#### [Task to complete]
Nothing should appear in the answer except the line containing "Kesäkauden aukioloajat (1.3.2026 – 30.9.2026)" and the lines following it through the end of the listing, each given exactly.

******************************

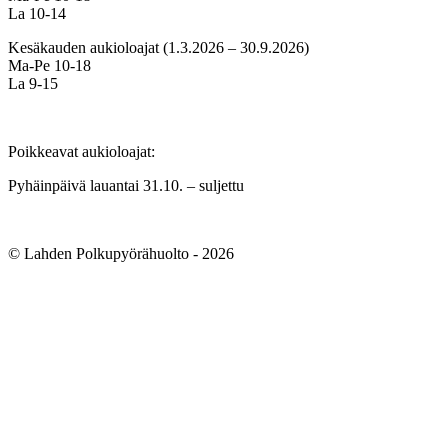
La 10-14
Kesäkauden aukioloajat (1.3.2026 – 30.9.2026)
Ma-Pe 10-18
La 9-15
Poikkeavat aukioloajat:
Pyhäinpäivä lauantai 31.10. – suljettu
© Lahden Polkupyörähuolto - 2026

******************************

#### [Written solution]
Kesäkauden aukioloajat (1.3.2026 – 30.9.2026)
Ma-Pe 10-18
La 9-15
Poikkeavat aukioloajat:
Pyhäinpäivä lauantai 31.10. – suljettu
© Lahden Polkupyörähuolto - 2026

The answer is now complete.